全国八万二千八百十六の要職に対して十二万人が立候補し、しのぎを削った。なかでも注目されるのが党総裁選挙で、ルーラ大統領が二十五年前に創立以来初めて七人が立候補するという混戦となった。開票には約一週間を要すると見られているが、党内では未曾有の決選投票に持ち込まれるのは必至と衆目の一致したところだ。
これまでPTを支配してきた多数派グループが擁したベルゾイーニ候補も、当初の一次投票での勝利の予想をくつがえされ、決選投票の第二ラウンドに向けて地固めを進めるとの宣言を行った。これによりルーラ大統領が中心となって結成し、現政府の主要閣僚を占める多数派グループの一枚岩に亀裂が生じたことを如実に示すとともに、百日間にわたる政局混乱の原因となったPTの不正資金スキャンダルに対して党内の批判票が根強いことを露呈し、改革を叫ぶ声が多いことを証明した。

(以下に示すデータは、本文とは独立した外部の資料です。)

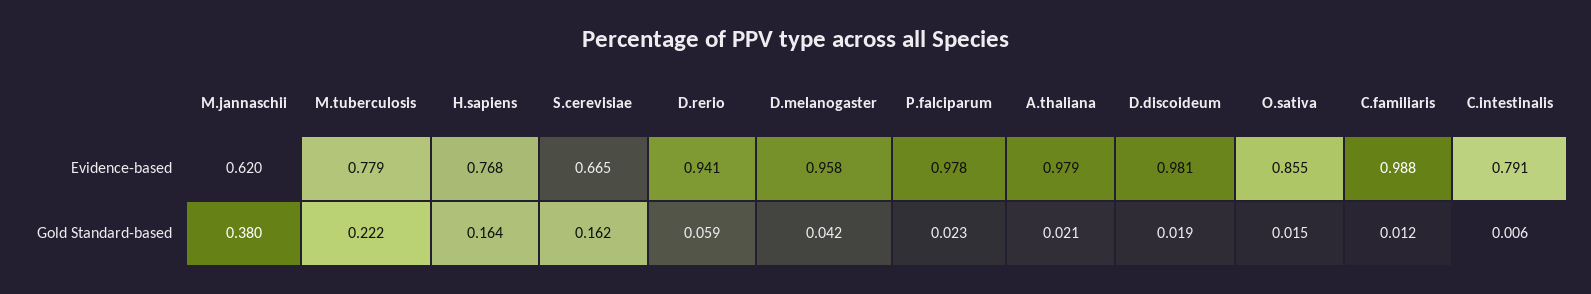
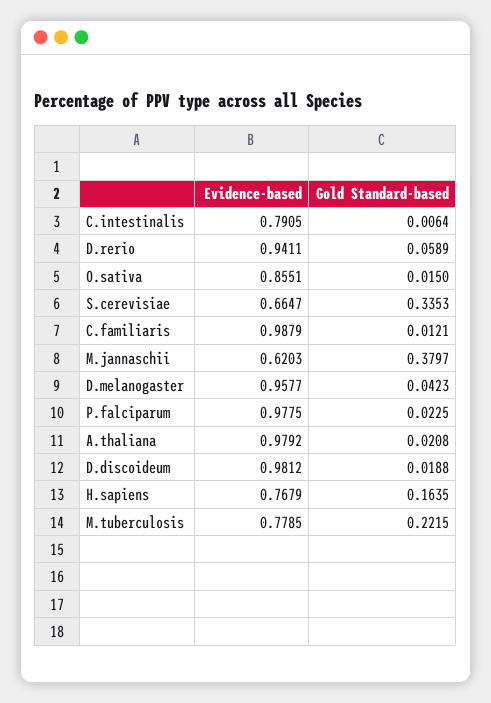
S.cerevisiae, Gold Standard-based: 0.162 -> 0.3353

さらにこれに追い打ちをかけたのがルーラ大統領の選挙棄権だ。党創立者でもあり、現状を打破し党内統一に向けて大統領の参戦が不可避と期待していた関係者らには、スキャンダル以上にショックが走った。
大統領が現れないまま投票が締切られた直後、ベルゾイーニ候補らは落胆を隠せず、大統領の立場があろうが、党員の一人として(選挙会場に)姿を見せても良かったのではと述べた。関係筋では大統領は党内の勢力争いに加担することを避けたとの見方が強いが、側近筋では大統領の日頃の言動から、政権とPTとの一線を画し、PTと距離を置く態度を明らかにしたものだと分析している。
党発祥の地で大統領の出身地でもあるサンベルナルド・ド・カンポ市の党本部投票所では「オラが党のルーラ」の出現を今か今かと待ち受けていたが、空振りに終わった。党本部から車で十分のマンションにいる大統領だが、締切り間際には幹部ら全員が表に集合して大統領を出迎える態勢を敷いていた。「彼はブラジルの大統領なのだ」と肩を落してつぶやく声が大勢を占めた。PTは二十五年の間、九人の党首を波風立てずに選出している。
▼一九八〇―一九八七、創立党首ルーラ▼一九八七―一九八八、オリビオ・ドゥトラ▼一九八八―一九九〇、ルイス・グシケン(前職のドゥトラがポルト・アレグレ市長選に打って出たため)▼一九九〇―一九九三、ルーラ再就任(一九八五年の大統領選でコロル候補に敗れたため返り咲き)▼一九九四―一九九五、ルイ・ファルコン(ルーラが大統領選再出馬で就任)▼一九九五、ルーラ(再度の敗戦でまた返り咲き)▼一九九五―二〇〇二、ジョゼ・ジルセウ(三戦を果す)▼二〇〇二、ジョゼ・ジェノイーノ(ジルセウの官房長官就任に伴い、その後二〇〇五年七月にスキャンダルで辞任)二〇〇五、タルソ・ジェンロ(スキャンダル処理の重責を担い登場、今回の選挙でも有力候補だったが、ジルセウ前官房長官との確執が表面化、立候補を取り止めた)。